[Manières d’être vivant : enquêtes sur la vie à travers nous | Baptiste Morizot]
Pense avec les loups.
Depuis le col drômois de la Bataille, haut lieu des passages migratoires d’oiseaux et de chauves-souris, le philosophe Baptiste Morizot, féru de pistage [l’art de se rendre disponible « aux signes d’autres formes de vie »], s’interroge sur ce que la crise écologique comprend de nos relations tronquées avec le vivant. Si notre insensibilité à l’égard de la « nature » nous fait la rabaisser, elle occulte les liens de parenté et d’altérité avec les autres formes de vie et amoindrit notre présence au monde. Pour donner corps à ces réflexions, l’auteur va raconter, en première partie de l’ouvrage, intitulée « Une saison chez les vivants », en 11 épisodes, ses approches du loup dans le Vercors. Quand un hurlement le transperce d’une joie exaltante, Baptiste Morizot répond : « Je hurle comme j’ai appris à le faire, pour correspondre à l’attitude, à la trame, à l’enroulé particulier de leur langue… », « une phrase de salutation diplomatique ». A partir de ce contact vocal, l’auteur va décliner ses rencontres et ses réflexions jusqu’à l’apothéose du dernier épisode quand la meute de loups, après avoir répondu une première fois, diffère ensuite sa réponse en décidant de se rendre auprès de l’émetteur humain, un « barbare » qui devient pour le loup « l’objet de la quête d’un fauve ». Le lecteur néophyte émerveillé découvrira au passage le « hurlement chorus », le « sur-visage » expressif, la grotte cultuelle de ritualisation animale, la sociabilité et la solitude « élective » des loups, des idées clairement présentées, riches de sens quant au tissage du vivant.

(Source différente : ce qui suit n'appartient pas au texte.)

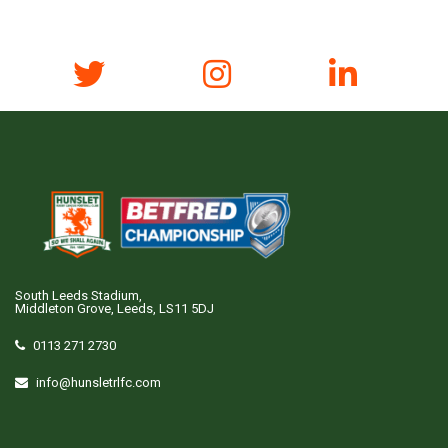
South Leeds Stadium,
Middleton Grove, Leeds, LS11 5DJ
0113 271 2730
info@hunsletrlfc.com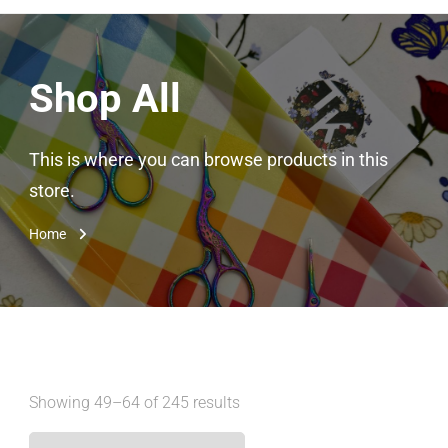
Shop All
This is where you can browse products in this
store.
Home
Showing 49–64 of 245 results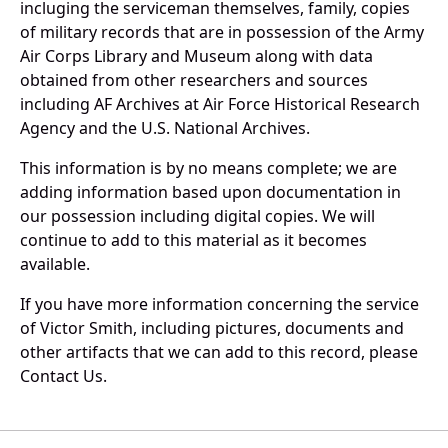
incluging the serviceman themselves, family, copies
of military records that are in possession of the Army
Air Corps Library and Museum along with data
obtained from other researchers and sources
including AF Archives at Air Force Historical Research
Agency and the U.S. National Archives.
This information is by no means complete; we are
adding information based upon documentation in
our possession including digital copies. We will
continue to add to this material as it becomes
available.
If you have more information concerning the service
of Victor Smith, including pictures, documents and
other artifacts that we can add to this record, please
Contact Us.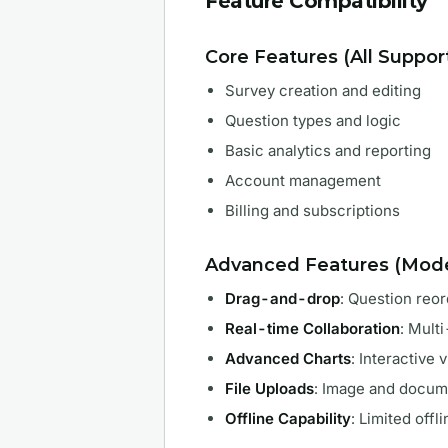
Feature Compatibility
Core Features (All Suppo
Survey creation and editing
Question types and logic
Basic analytics and reporting
Account management
Billing and subscriptions
Advanced Features (Mode
Drag-and-drop
: Question reo
Real-time Collaboration
: Mult
Advanced Charts
: Interactive 
File Uploads
: Image and docum
Offline Capability
: Limited offl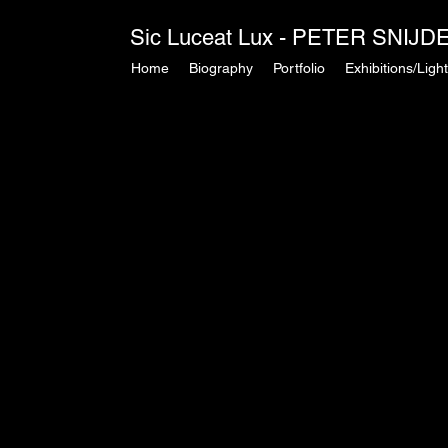
Sic Luceat Lux - PETER SNIJDER
Home
Biography
Portfolio
Exhibitions/Light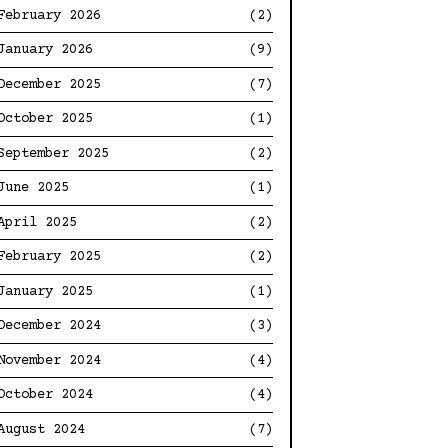
February 2026
(2)
January 2026
(9)
December 2025
(7)
October 2025
(1)
September 2025
(2)
June 2025
(1)
April 2025
(2)
February 2025
(2)
January 2025
(1)
December 2024
(3)
November 2024
(4)
October 2024
(4)
August 2024
(7)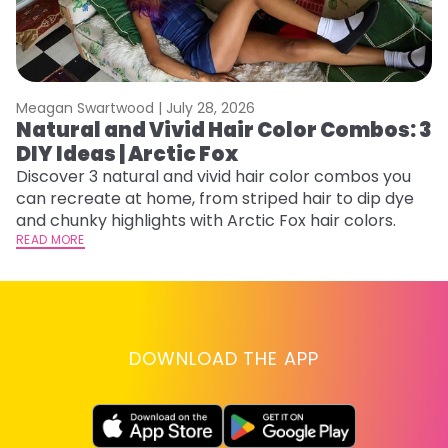
Meagan Swartwood |
July 28, 2026
M
Natural and Vivid Hair Color Combos: 3
H
DIY Ideas | Arctic Fox
K
Discover 3 natural and vivid hair color combos you
Bl
can recreate at home, from striped hair to dip dye
Ar
and chunky highlights with Arctic Fox hair colors.
ma
READ MORE
li
RE
DOWNLOAD THE APP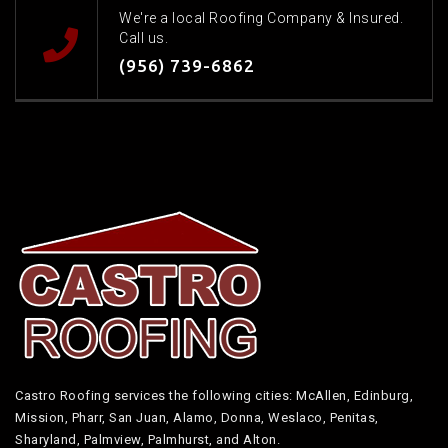
We're a local Roofing Company & Insured.
Call us.
(956) 739-6862
Castro Roofing services the following cities: McAllen, Edinburg,
Mission, Pharr, San Juan, Alamo, Donna, Weslaco, Penitas,
Sharyland, Palmview, Palmhurst, and Alton.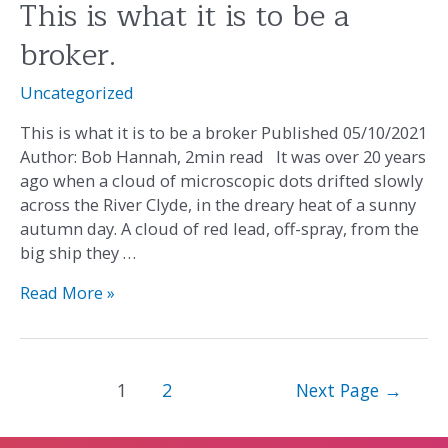
This is what it is to be a
This
is
broker.
what
it
Uncategorized
is
to
This is what it is to be a broker Published 05/10/2021
be
Author: Bob Hannah, 2min read It was over 20 years
a
ago when a cloud of microscopic dots drifted slowly
broker.
across the River Clyde, in the dreary heat of a sunny
autumn day. A cloud of red lead, off-spray, from the
big ship they …
Read More »
1
2
Next Page
→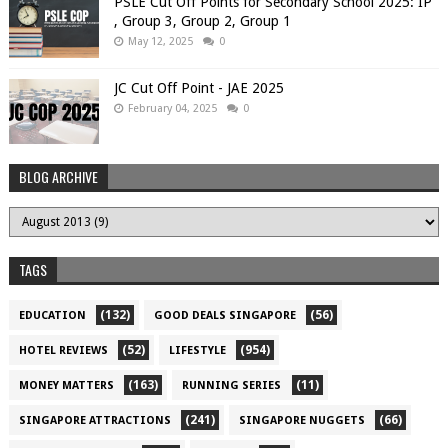
PSLE Cut Off Points for Secondary School 2025: IP
, Group 3, Group 2, Group 1
May 12, 2025
0
JC Cut Off Point - JAE 2025
February 04, 2025
0
BLOG ARCHIVE
TAGS
(132)
(56)
EDUCATION
GOOD DEALS SINGAPORE
(52)
(954)
HOTEL REVIEWS
LIFESTYLE
(163)
(11)
MONEY MATTERS
RUNNING SERIES
(241)
(66)
SINGAPORE ATTRACTIONS
SINGAPORE NUGGETS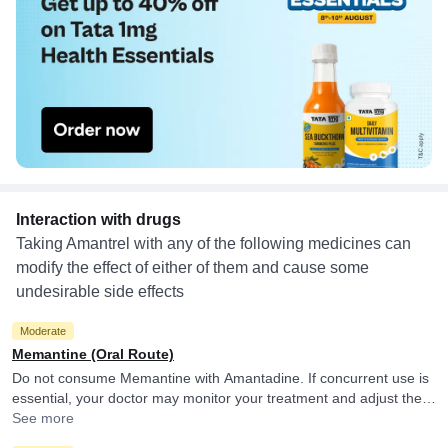
Interaction with drugs
Taking Amantrel with any of the following medicines can
modify the effect of either of them and cause some
undesirable side effects
Moderate
Memantine (Oral Route)
Do not consume Memantine with Amantadine. If concurrent use is
essential, your doctor may monitor your treatment and adjust the
doses as per the observations.
See more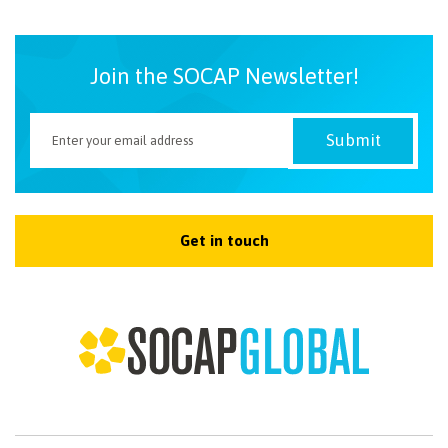
Join the SOCAP Newsletter!
Get in touch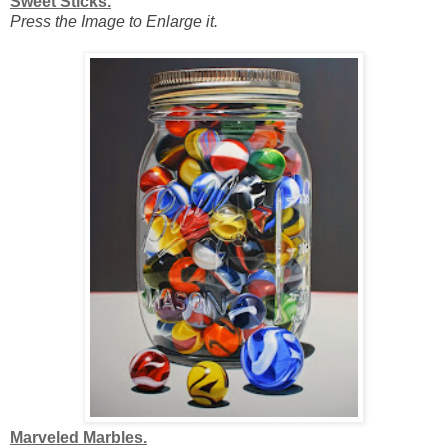
Sweet Sticks.
Press the Image to Enlarge it.
Marveled Marbles.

S’ensuivent deux courts textes : « Les promesses d’une éponge » et « Cohabiter avec ses fauves : l’éthique diplomatique de Spinoza » qui annoncent la seconde partie du livre : « Passer de l’autre côté de la nuit : vers une politique des interdépendances ».
Après avoir rappelé notre besoin en sel, héritage de notre passé aquatique ainsi que l’empilement ancestral qui s’ensuit (bactérie, éponge, etc.), Baptiste Morizot évoque le récent « concept de convergence » développé par la biologie de l’évolution qui fait prendre conscience de la multiplicité des formes intelligentes, développées et potentielles, dans la nature. En se penchant ensuite sur l’éthique de Spinoza, l’auteur s’intéresse aux animalités intérieures, à l’emprise de la raison sur les passions : « La diplomatie revient alors à connaître finement, par une éthologie de soi, le comportement délicat et ardent de sa vie affective, pour amadouer et influencer des désirs à la vitalité intacte. Et les faire converger dans une direction ascendante, c’est-à-dire généreuse. » En accordant ses fauves intérieurs, l’homme peut faire émerger une joie des profondeurs de son être.
Enfin, en s’appuyant sur sa participation au projet CanOvis qui étudie, depuis le plateau varois de Canjuers, les interactions entre les loups, les troupeaux et les chiens de protection, Baptiste Morizot donne du sens à la « diplomatie des interdépendances ». Il faudrait alternativement « penser loup, sentir berger, être brebis ou prairie ».
L’essai tente l’alliance du pisteur et du philosophe, de l’homme de terrain et de l’enseignant-chercheur. Il peut dérouter le naturaliste peu enclin au maniement des concepts philosophiques mais les deux parties du livre correspondent à deux facettes de l’auteur qui jongle en permanence entre la vie et l’étude, le réel et le concept, les deux s’épaulant, s’enrichissant, œuvrant à un nouveau champ conceptuel salutaire, la diplomatie des interdépendances et les égards ajustés, proposé ainsi en partage : « Il faut remettre en jeu cet alliage incandescent de la puissance des sens la plus vibrante et de la pensée la plus aiguisée. Voilà la grande leçon du pistage ».